Furthermore, even if the coolant flow rate when all the internal pumps are tripped is smaller than the first predetermined flow rate, and even if the coolant flow rate when all the internal pumps are tripped is greater than or equal to the first predetermined flow rate, the predetermined time period elapses. Unnecessary scrams can be avoided even when all internal pumps trip when the coolant flow rate does not fall below the second predetermined flow rate.

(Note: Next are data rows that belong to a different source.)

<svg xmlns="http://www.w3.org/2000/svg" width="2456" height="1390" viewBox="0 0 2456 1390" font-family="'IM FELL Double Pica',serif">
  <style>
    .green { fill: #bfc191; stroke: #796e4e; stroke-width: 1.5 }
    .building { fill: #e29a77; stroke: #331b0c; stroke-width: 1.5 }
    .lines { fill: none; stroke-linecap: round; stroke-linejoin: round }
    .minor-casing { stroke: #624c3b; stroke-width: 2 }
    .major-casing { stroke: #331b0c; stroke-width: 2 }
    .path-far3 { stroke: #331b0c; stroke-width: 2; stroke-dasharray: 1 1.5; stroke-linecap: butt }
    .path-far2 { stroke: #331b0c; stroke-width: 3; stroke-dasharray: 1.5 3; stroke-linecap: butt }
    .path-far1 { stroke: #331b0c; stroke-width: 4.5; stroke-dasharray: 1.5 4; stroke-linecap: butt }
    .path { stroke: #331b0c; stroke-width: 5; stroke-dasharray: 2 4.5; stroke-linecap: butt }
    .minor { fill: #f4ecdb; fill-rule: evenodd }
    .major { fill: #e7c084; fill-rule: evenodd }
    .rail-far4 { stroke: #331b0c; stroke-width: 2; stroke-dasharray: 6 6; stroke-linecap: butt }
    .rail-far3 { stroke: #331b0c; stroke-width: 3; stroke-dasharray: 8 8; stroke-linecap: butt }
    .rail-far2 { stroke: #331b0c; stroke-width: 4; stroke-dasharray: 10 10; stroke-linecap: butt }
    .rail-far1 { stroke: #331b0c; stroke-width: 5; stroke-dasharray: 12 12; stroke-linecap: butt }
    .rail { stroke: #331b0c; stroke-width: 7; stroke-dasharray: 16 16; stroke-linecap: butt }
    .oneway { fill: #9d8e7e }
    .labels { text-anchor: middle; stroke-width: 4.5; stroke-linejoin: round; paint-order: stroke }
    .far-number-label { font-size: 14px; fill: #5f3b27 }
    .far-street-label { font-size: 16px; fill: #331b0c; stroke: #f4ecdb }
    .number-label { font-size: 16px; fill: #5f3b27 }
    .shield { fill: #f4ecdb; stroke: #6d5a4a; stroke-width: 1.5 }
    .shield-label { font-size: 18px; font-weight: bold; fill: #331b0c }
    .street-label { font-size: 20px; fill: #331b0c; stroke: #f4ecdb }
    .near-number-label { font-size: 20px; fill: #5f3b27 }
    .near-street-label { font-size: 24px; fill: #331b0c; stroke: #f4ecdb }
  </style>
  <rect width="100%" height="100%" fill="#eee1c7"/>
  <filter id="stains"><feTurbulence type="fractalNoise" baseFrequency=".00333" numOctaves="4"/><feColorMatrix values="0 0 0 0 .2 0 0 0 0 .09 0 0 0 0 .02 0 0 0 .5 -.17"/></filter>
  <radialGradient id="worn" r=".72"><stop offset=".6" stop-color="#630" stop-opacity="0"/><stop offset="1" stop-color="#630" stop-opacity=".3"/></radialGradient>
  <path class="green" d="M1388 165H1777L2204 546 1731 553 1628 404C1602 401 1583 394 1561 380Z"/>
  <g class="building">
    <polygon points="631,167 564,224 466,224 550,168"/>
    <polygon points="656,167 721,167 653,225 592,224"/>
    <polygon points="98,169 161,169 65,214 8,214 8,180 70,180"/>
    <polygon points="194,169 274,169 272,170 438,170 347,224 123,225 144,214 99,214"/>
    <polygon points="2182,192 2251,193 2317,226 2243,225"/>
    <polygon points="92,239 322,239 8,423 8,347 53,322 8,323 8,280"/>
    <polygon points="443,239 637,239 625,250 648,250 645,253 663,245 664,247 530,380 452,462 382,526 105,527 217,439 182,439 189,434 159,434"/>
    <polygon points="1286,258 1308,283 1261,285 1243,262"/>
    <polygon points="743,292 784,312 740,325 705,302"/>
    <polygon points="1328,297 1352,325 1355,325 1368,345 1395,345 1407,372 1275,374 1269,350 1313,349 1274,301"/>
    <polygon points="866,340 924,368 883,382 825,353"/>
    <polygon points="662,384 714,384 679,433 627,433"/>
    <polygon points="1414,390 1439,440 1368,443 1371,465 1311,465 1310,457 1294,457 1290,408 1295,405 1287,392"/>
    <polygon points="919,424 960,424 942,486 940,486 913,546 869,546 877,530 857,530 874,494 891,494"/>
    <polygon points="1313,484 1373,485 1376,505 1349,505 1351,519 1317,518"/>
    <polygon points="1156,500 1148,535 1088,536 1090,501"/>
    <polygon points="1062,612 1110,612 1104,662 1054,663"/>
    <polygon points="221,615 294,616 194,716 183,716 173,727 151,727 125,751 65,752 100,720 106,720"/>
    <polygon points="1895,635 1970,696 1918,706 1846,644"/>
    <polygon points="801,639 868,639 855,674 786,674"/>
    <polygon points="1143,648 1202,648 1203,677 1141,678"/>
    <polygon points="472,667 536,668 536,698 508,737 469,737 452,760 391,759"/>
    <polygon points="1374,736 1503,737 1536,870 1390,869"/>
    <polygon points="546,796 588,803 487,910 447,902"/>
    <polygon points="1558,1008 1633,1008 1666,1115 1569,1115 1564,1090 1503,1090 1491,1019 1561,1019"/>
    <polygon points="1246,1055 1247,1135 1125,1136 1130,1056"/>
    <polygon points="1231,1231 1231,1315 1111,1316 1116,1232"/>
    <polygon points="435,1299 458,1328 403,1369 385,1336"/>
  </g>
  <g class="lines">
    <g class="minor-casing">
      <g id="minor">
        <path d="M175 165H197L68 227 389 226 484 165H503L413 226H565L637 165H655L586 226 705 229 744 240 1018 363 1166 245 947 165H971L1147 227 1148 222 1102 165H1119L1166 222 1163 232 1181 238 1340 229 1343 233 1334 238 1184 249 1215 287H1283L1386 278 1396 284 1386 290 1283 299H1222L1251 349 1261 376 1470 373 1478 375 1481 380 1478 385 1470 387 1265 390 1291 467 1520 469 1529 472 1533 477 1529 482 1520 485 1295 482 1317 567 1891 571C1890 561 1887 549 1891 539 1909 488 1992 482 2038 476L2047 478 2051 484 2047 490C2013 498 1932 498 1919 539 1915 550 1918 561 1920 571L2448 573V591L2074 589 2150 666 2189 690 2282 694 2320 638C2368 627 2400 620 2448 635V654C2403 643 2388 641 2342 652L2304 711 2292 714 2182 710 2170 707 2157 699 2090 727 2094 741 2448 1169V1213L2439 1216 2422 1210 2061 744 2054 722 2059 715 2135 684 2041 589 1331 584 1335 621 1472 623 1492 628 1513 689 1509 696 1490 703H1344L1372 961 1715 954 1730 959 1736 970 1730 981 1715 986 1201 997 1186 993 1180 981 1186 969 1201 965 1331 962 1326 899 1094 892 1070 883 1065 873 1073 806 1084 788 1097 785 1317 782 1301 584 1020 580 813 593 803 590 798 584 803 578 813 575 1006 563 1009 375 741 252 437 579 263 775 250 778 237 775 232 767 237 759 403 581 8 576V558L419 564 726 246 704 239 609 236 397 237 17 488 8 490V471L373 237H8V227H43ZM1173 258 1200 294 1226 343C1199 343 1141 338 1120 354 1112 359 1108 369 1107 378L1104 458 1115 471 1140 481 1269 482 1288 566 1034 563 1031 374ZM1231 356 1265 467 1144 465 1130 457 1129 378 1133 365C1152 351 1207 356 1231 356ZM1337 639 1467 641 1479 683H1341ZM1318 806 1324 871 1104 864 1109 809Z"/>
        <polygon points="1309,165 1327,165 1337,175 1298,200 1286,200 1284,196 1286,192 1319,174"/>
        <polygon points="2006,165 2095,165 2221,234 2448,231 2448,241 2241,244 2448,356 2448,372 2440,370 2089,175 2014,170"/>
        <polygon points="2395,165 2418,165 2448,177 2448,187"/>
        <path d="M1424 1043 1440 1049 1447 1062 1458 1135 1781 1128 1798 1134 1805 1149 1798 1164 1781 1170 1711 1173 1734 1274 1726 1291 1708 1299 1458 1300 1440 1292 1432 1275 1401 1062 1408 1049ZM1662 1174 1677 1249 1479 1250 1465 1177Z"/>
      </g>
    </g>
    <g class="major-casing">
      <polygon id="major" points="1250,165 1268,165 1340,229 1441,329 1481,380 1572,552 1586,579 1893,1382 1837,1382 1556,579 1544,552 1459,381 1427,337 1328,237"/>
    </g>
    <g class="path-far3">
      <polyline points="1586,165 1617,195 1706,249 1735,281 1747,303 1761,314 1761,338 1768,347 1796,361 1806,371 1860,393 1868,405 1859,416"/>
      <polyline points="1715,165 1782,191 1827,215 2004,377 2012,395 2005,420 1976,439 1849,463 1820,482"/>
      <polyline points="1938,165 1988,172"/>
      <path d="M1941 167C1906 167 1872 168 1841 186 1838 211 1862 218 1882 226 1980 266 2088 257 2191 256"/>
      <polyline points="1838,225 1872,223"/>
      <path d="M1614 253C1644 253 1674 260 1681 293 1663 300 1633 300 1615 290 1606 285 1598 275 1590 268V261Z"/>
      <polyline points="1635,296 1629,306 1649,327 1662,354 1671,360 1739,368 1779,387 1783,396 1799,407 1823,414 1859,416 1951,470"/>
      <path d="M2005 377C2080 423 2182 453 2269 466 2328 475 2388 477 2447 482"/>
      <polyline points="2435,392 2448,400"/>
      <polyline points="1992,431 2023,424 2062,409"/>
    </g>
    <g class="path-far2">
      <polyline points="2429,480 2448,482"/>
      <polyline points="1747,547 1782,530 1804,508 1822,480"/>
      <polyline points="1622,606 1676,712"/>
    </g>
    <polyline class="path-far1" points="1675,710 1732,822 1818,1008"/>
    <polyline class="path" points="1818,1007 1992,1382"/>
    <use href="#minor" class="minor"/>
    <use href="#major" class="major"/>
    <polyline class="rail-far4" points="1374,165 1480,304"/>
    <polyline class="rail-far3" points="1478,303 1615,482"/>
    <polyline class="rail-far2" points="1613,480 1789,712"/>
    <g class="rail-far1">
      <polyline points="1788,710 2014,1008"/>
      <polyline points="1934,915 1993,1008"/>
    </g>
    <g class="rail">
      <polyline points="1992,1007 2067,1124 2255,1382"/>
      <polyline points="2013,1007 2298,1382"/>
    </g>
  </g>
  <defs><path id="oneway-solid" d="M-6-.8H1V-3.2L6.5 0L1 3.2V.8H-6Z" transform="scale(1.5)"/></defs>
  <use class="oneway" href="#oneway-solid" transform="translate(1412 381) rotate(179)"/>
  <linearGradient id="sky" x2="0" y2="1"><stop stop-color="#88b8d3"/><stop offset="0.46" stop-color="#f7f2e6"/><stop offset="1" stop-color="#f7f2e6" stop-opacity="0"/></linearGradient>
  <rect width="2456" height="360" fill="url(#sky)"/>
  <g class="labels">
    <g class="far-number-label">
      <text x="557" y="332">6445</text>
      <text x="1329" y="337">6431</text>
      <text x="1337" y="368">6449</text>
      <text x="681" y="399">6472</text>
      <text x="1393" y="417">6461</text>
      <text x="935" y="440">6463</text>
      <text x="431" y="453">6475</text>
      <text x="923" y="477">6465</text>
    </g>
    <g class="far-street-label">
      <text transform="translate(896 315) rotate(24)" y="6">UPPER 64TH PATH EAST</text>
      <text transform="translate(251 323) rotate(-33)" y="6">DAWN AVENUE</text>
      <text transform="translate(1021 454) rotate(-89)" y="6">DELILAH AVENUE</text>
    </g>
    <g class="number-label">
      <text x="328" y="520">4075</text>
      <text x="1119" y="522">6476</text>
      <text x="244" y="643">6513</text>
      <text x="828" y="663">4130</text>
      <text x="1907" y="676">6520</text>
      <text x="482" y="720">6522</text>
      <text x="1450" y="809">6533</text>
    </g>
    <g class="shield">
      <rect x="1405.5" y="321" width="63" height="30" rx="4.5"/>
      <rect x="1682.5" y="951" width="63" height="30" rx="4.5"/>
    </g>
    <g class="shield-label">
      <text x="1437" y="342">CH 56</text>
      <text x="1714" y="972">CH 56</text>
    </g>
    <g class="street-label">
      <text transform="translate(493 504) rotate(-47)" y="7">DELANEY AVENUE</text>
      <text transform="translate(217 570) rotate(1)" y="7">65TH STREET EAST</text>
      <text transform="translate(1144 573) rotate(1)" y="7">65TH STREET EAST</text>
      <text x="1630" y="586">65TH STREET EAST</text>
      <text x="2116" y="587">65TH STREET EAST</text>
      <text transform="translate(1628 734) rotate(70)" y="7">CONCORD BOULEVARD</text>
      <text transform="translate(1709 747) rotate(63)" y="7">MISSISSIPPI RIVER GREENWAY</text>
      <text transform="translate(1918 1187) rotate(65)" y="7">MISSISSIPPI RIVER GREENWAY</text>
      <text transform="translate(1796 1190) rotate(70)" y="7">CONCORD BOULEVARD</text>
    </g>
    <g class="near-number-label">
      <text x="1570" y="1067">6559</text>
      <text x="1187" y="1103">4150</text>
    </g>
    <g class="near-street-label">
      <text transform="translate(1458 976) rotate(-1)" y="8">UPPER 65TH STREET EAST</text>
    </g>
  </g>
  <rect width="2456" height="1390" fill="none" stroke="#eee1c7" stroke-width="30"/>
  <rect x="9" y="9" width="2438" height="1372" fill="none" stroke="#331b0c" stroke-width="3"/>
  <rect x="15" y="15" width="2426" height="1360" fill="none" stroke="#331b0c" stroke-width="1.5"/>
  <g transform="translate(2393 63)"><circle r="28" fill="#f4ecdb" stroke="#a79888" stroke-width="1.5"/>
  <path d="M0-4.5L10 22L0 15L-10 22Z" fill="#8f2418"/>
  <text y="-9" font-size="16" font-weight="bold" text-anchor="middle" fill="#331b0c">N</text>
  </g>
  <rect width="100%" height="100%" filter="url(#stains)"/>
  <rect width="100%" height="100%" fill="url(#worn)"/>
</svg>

[Brief explanation of the drawing]

Fig. 1 is a block diagram of a nuclear reactor protection device that is a preferred embodiment of the present invention, Fig. 2 is a detailed block diagram of the scram judgment device of Fig. 1, and Fig. 3 is a block diagram of the reactor protection device of Fig. 1. FIG. 4 is a diagram showing a reactor power-core flow rate curve explaining the logic of this, and is a configuration diagram of a nuclear reactor having an internal pump. 4... Initial core flow rate determination unit, 7... Signal holding unit, 10... Filter, 11... Core flow rate determination unit, 15... Control rod drive device, 16... Control rod,
17...Scram judgment device, 21...Internal pump, 22...Reactor core, 24...Motor, 29
...AND circuit.

Claims (1)

[Scope of Claims] 1. A reactor vessel containing a reactor core, a plurality of internal pumps provided in the reactor vessel and supplying coolant into the reactor core, and control rods inserted into the reactor core. and a device for driving the control rods, wherein the coolant flow rate measured by a flow meter that detects the flow rate of the coolant supplied to the reactor core is determined when the internal pumps are fully tripped. When the coolant flow rate is equal to or higher than the first predetermined flow rate and becomes equal to or lower than the second predetermined flow rate, which is smaller than the first predetermined flow rate, after a predetermined time has elapsed from the time when all the internal pumps are tripped, the scram occurs. scram determination means that outputs a signal and does not output the scram signal when the coolant flow rate when the internal pump is fully tripped is smaller than the first predetermined flow rate; A nuclear reactor protection device comprising means for controlling the control rod drive device to rapidly insert control rods into the reactor core. 2. Claim 1, wherein the first predetermined flow rate is a 55% flow rate, and the second predetermined flow rate is a 35% flow rate.
Reactor protection device as described in Section 1.